Commentary

Is A Global Free-Trade Deal Best Way To Keep U.S. Safe?

As the administration prepares to go to war, it also must stay focused on restoring prosperity to America and the world. The Bush administration links trade to security.

So new trade initiatives, now being pushed by U.S. Trade Representative Robert Zoellick, also advance President Bush’s goal of extending the peace.

Zoellick first proposed abolishing tariffs on all manufactured goods, to be phased in over a period of years.

Now he has proposed admitting 65% of all consumer and industrial imports from Latin America duty-free upon implementation of a hemispheric free-trade agreement.

The Bush administration is committed to signing such an agreement before the end of 2004.

Catching the free-trade wind in its sails, the World Trade Organization has proposed ending all export subsidies to farmers over a nine-year period.

Coupled with that proposal, the WTO called for a reduction of tariffs on all agricultural products.

Consumers of the world would benefit from these actions. And efficient farmers, many of them Americans, would prosper.

New Trade Deals

U.S. trade officials finally completed trade agreements with Chile and Singapore. Negotiations with both countries had dragged on since the end of the Clinton administration, with disagreements arising not over the trade deal itself but over language governing environmental, labor and investment issues.

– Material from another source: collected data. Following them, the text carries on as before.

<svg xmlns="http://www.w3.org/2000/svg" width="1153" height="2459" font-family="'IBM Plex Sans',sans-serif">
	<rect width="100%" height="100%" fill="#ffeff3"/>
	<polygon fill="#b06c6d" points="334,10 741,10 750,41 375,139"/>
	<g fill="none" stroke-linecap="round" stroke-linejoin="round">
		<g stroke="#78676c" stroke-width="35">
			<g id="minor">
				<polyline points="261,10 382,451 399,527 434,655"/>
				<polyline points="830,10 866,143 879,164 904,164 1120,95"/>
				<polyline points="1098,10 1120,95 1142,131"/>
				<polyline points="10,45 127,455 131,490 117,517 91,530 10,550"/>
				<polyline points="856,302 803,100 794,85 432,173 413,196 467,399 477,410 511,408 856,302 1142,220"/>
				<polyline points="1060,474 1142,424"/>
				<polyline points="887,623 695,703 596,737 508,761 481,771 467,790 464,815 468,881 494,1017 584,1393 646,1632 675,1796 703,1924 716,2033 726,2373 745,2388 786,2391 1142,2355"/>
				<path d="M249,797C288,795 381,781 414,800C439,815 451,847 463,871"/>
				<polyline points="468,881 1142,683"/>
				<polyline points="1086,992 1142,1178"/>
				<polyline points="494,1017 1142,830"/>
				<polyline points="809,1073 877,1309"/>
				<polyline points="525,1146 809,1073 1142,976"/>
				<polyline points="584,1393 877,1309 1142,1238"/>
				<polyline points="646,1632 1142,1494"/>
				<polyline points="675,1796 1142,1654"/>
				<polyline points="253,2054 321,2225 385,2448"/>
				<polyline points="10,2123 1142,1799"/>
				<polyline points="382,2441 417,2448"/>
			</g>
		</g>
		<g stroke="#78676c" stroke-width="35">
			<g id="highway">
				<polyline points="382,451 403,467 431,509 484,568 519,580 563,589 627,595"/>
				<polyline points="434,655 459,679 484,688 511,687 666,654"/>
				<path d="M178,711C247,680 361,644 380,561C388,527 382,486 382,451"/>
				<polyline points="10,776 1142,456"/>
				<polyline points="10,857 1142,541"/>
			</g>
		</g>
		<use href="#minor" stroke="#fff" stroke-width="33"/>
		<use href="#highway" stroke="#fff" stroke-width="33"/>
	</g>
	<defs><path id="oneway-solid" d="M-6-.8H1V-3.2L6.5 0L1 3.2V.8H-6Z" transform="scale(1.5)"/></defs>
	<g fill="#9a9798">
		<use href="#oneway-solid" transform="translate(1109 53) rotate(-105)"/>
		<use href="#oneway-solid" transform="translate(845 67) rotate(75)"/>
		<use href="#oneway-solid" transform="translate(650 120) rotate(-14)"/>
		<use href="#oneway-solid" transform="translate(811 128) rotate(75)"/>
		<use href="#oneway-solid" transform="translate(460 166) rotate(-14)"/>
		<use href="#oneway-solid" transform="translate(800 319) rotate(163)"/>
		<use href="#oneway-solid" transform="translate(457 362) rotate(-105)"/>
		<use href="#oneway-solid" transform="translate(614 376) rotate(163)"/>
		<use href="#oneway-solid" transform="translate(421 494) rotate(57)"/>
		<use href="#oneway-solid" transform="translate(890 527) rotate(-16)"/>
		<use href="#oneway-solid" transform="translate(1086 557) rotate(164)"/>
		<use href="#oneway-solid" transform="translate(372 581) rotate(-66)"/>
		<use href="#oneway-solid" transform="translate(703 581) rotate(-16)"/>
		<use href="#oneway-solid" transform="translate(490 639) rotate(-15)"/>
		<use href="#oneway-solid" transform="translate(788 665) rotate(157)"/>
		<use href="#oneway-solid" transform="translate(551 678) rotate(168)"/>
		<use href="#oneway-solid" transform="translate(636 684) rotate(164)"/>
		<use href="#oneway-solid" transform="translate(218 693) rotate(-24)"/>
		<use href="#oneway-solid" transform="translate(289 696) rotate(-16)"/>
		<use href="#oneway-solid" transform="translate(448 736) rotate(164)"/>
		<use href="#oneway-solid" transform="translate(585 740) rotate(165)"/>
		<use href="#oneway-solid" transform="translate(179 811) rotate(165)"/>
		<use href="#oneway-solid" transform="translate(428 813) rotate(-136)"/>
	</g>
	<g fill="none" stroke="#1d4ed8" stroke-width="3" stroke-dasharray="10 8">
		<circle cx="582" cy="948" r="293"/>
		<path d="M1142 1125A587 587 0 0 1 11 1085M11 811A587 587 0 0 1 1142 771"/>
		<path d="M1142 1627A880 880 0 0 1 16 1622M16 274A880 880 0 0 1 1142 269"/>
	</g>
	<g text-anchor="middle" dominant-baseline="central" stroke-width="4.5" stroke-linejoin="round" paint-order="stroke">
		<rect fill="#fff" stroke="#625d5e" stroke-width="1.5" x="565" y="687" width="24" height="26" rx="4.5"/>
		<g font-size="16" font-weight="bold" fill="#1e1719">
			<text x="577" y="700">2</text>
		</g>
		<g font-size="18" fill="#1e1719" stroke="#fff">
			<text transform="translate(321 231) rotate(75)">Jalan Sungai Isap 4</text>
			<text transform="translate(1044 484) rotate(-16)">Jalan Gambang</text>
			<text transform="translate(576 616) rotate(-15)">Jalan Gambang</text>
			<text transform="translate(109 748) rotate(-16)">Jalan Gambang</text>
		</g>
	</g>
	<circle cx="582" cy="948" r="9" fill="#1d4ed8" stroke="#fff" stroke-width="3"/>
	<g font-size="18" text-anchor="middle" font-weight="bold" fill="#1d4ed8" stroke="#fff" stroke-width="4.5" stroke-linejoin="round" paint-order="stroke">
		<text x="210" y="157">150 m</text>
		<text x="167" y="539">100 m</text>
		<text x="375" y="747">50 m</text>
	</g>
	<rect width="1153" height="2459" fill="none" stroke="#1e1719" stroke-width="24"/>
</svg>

Resolution of those contentious issues was dependent on the November 2002 election outcome, which explains why the U.S. side had recently appeared to be going slow. Empowered by the Republican senatorial victory, Zoellick’s office concluded both deals.

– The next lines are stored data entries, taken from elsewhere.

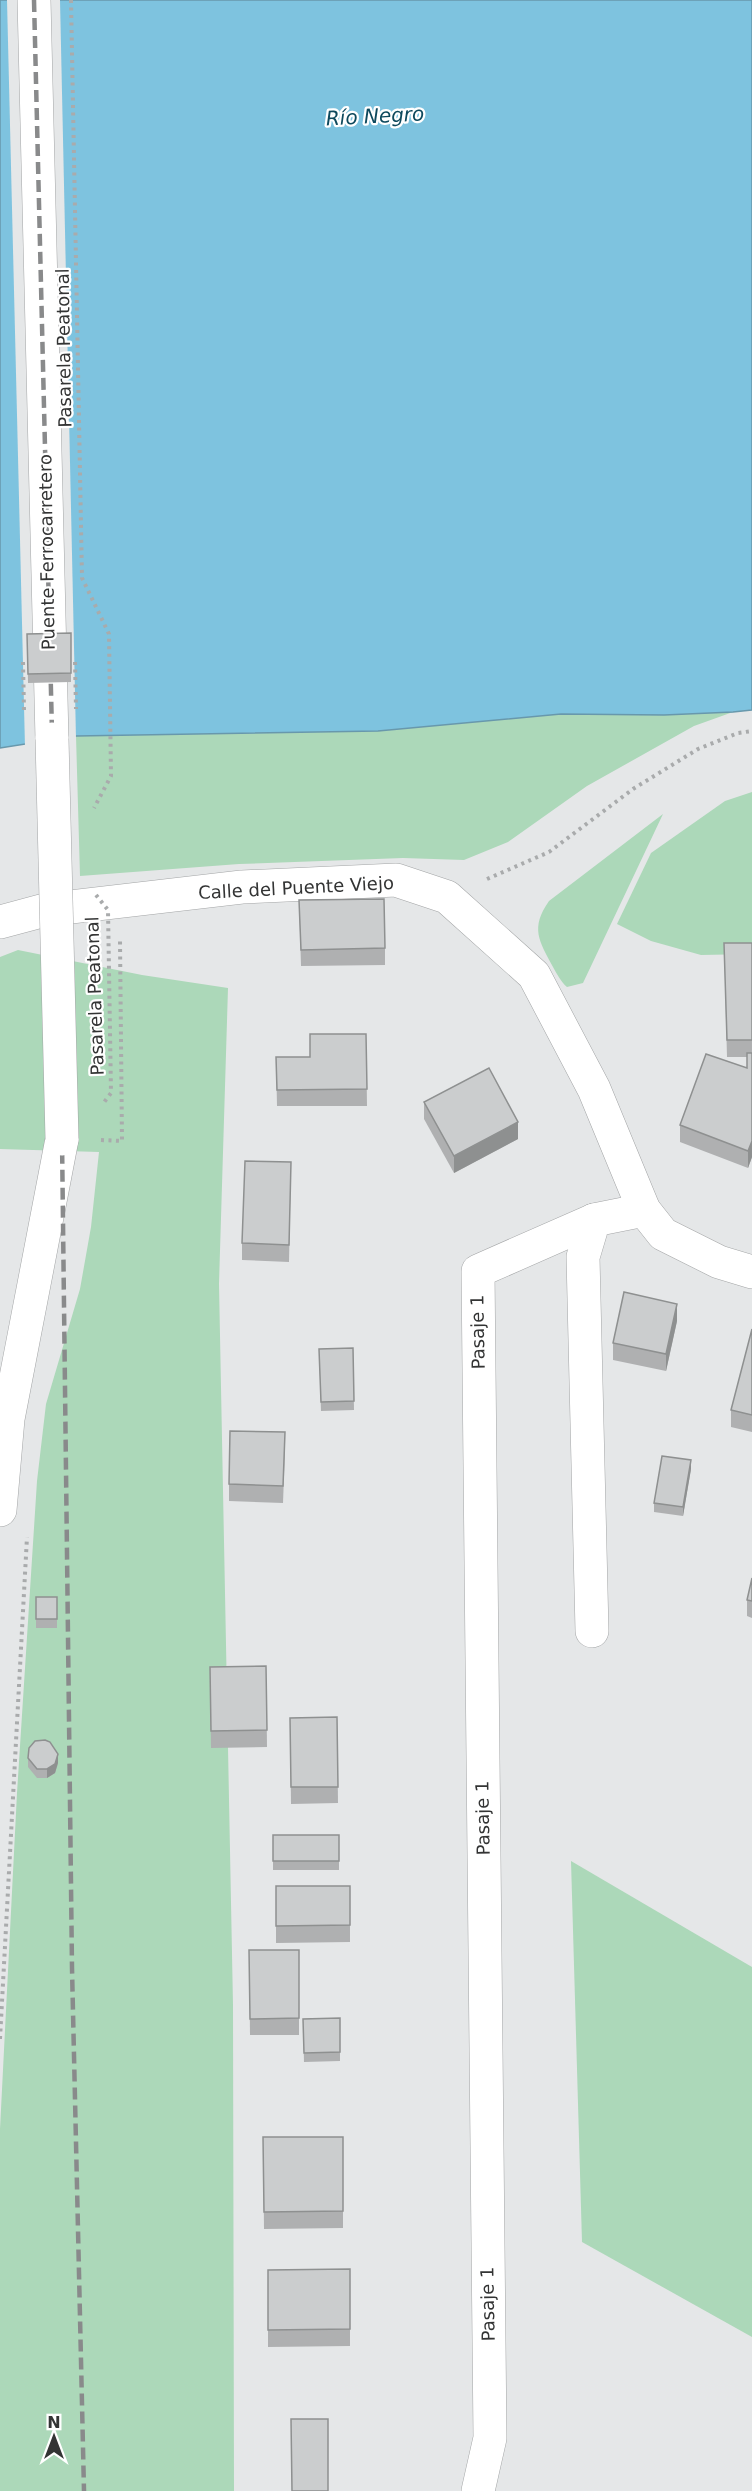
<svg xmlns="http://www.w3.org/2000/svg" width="752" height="2491" viewBox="0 0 752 2491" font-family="'DejaVu Sans',sans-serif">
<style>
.green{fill:#acd8b9}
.water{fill:#7ec3df;stroke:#6898ac;stroke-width:1.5}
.pier{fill:#e5e7e8}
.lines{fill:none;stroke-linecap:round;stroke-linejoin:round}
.minor-casing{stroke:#a3a5a6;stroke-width:34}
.major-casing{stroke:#a3a5a6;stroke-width:34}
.path{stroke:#a9abac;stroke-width:4;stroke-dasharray:3 4.5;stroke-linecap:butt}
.minor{stroke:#fff;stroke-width:33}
.major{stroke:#fff;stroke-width:33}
.rail{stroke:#898a8b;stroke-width:4.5;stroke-dasharray:12 6;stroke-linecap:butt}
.major-bridge-casing{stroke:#a3a5a6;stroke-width:34;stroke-linecap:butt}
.path-bridge{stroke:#a9abac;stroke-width:4;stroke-dasharray:3 4.5;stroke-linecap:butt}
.major-bridge{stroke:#fff;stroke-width:33}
.wall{fill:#afb0b1}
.shaded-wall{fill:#8e9090}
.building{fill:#cbcdce;stroke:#8e9090;stroke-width:1.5}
.labels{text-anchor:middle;stroke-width:4.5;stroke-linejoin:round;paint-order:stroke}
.street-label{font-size:18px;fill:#333434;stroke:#fff}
.water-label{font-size:20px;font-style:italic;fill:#0d495d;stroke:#fff}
</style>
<rect width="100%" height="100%" fill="#e5e7e8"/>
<g class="green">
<path d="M733,712L694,726L587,786L508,842L464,860L403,858L239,864L80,876L76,736L378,731L561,714Z"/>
<path d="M752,792V954L701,955L651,941L617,924L651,853L725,801Z"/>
<path d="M663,814L583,983L567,987C561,982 557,974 553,967C539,941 530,928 549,901Z"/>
<path d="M18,950L142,975L228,988L219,1284L233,2005L234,2491H0V2129L17,1793L37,1481L46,1404L80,1289L91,1227L99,1152L0,1149V957Z"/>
<path d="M571,1861L752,1967V2337L582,2242Z"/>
</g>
<path class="water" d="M0,0H752V710L733,712L664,715L561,714L378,731L76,736L0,748Z"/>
<path class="pier" d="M7,0H60L76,739L25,747Z"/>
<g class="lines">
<g class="minor-casing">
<g id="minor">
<path d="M0,922L45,910L242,887L396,880L447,897L534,975L594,1089L644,1210L663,1234L719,1262L752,1272"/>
<path d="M592,1631L583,1257L594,1220L644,1210"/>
<path d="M478,2491L490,2438L478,1271L594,1220"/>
</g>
</g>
<g class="major-casing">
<g id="major">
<path d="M34,0L52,739"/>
<path d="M0,1510L8,1419L62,1139"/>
</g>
</g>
<g class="path">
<path d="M487,879L549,852L633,789L698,749L738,733L752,731"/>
<path d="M101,1140L122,1141L120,941"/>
<path d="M0,2039L27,1537"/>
</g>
<use href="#minor" class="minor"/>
<use href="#major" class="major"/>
<path class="rail" d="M34,0L62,1139L72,1968L84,2491"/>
<g class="major-bridge-casing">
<path id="major-bridge" d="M52,739L62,1139"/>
</g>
<g class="path-bridge">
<path d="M71,0L82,578L109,634L111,776L94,808"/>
<path d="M23,662L24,711"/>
<path d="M75,662L76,709"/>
<path d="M96,895L108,910L111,1093L102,1105"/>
</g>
<use href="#major-bridge" class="major-bridge"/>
</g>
<g class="wall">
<path d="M71,633V682L28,683L27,634Z"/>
<path d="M299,900L385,948V965L301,966Z"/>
<path d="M724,943H752V1157L748,1168L680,1142V1125L747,1068V1057H727Z"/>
<path d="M366,1034L367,1106H277L276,1057H310Z"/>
<path d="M424,1102L518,1139L454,1173L424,1119Z"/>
<path d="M291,1162L289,1262L242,1260V1243Z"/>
<path d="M677,1321L666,1371L613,1360V1343Z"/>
<path d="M752,1329V1432L731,1427V1410Z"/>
<path d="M353,1348L354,1410L321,1411L319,1349Z"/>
<path d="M285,1449L283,1503L229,1501V1484Z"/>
<path d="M691,1469L683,1516L654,1512V1503Z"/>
<path d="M752,1578V1618L747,1616V1600Z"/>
<rect x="36" y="1597" width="21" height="31"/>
<path d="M266,1666L267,1747L211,1748L210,1667Z"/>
<path d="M337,1717L338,1803L291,1804L290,1718Z"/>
<path d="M28,1758L58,1763L55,1773L47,1778H37L28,1767Z"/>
<rect x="273" y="1835" width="66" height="35"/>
<path d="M276,1886H350V1942L276,1943Z"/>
<path d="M249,1950H299V2035H250Z"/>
<path d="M340,2018V2061L304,2062L303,2019Z"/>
<path d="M263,2137H343V2228L264,2229Z"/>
<path d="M350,2269V2346L268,2347V2270Z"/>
</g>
<g class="shaded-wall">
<path d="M518,1122V1139L454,1173V1156Z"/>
<path d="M752,1141V1157L748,1168V1151Z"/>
<path d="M677,1304V1321L666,1371V1354Z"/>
<path d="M691,1460V1469L683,1516V1507Z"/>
<path d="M58,1754V1763L55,1773L47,1778V1769Z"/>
</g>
<g class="building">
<path d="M71,633V673L28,674L27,634Z"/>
<path d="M384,899L385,948L301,950L299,900Z"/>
<path d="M724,943H752V1040H727Z"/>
<path d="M310,1034H366L367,1089L277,1090L276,1057H310Z"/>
<path d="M747,1053H752V1141L748,1151L680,1125L706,1054L747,1068Z"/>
<path d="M489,1068L518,1122L454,1156L424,1102Z"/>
<path d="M245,1161L291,1162L289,1245L242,1243Z"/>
<path d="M624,1292L677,1304L666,1354L613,1343Z"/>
<path d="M752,1329V1415L731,1410Z"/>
<path d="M353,1348L354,1401L321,1402L319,1349Z"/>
<path d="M230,1431L285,1432L283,1486L229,1484Z"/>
<path d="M662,1456L691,1460L683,1507L654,1503Z"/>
<path d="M752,1578V1601L747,1600Z"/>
<rect x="36" y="1597" width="21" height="22"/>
<path d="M266,1666L267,1730L211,1731L210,1667Z"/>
<path d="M337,1717L338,1787H291L290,1718Z"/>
<path d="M45,1740L50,1742L58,1754L55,1764L47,1769H37L28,1758L29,1748L35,1741Z"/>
<rect x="273" y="1835" width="66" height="26"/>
<path d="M276,1886H350V1925L276,1926Z"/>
<path d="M249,1950H299V2018L250,2019Z"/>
<path d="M340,2018V2052L304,2053L303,2019Z"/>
<path d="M263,2137H343V2211L264,2212Z"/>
<path d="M350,2269V2329L268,2330V2270Z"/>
<path d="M291,2419H328V2491H292Z"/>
</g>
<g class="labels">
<g class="street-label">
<text transform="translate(64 348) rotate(-91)" y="6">Pasarela Peatonal</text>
<text transform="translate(47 552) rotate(-91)" y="6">Puente Ferrocarretero</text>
<text transform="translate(296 888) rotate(-3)" y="6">Calle del Puente Viejo</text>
<text transform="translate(95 996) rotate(-92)" y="6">Pasarela Peatonal</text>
<text transform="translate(478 1332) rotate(-91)" y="6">Pasaje 1</text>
<text transform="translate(483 1818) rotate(-91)" y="6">Pasaje 1</text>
<text transform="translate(488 2304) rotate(-91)" y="6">Pasaje 1</text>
</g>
<g class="water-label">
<text transform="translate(375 116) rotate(-3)" y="7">Río Negro</text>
</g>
</g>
<g transform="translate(54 2437)" stroke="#ffffff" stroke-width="4.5" paint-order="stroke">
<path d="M0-4.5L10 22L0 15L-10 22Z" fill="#333434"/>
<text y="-9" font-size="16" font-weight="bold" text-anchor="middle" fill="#333434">N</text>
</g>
</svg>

Zoellick has advanced on all fronts: multilaterally through the WTO, regionally with Central America and Southern Africa, and bilaterally with partners like Australia.

Now he can pursue an even bolder agenda, one with a coalition of willing trade partners, countries already open to trade and investment.

Such a grouping would enable negotiations to start from a higher threshold, and would permit the Bush administration to “raise the bar” on other trade negotiations, including within the WTO.

Countries with open economies, united in a global grouping, could set a new, aggressive trade agenda, with U.S. leadership providing the catalyst.

Such a grouping surely would include Chile and Singapore — two very open economies — as well as Australia.

Other likely candidates include New Zealand, one of the most open economies in the world, and Hong Kong (which would bring interesting geopolitical benefits atop the obvious economic ones).

There are several indices that can be used to measure trade openness. Despite the Common Agricultural Policy, EU countries such as Denmark, Finland, Iceland, Ireland, Luxembourg and the United Kingdom score well on these indices, suggesting, finally, hope for an EU-U.S. agreement.

That agreement would surely set the standard for the WTO.

This coalition of the willing would be based not on geographical proximity, but on similarity of policy. It would be truly global, reaching to all continents.

At least one sub-Saharan African country meets the criteria of openness: Botswana. The grouping of countries would be a veritable Global Free Trade Association.

Global free trade is an idea whose time has come. The GFTA could set the standard by, among other measures, taking up Zoellick’s challenge to abolish tariffs on all traded goods, liberalizing agricultural trade and aggressively opening markets to trade in services.

There would be no reason for anti-dumping measures within the association because by mutual recognition the countries are acknowledging the openness of each other.

And barriers to foreign investment in all areas, including aviation and telecommunications, would not exist within the association, as countries that permit them would be ineligible for membership.

Peer Pressure

Other countries could join by first liberalizing to the threshold already established by the association.

The GFTA would thus have a “demonstration effect,” providing peer pressure on other countries. We would move from destructive “tit for tat” retaliation in trade disputes to competitive liberalization.

In short, the elections handed the Bush administration an historic opportunity to re-establish U.S. leadership on trade. Advancing trade will also help secure the peace. In the words of an earlier U.S. president: “If not us, who? If not now, when?”

Gerald P. O’Driscoll Jr. is senior fellow at the Cato Institute.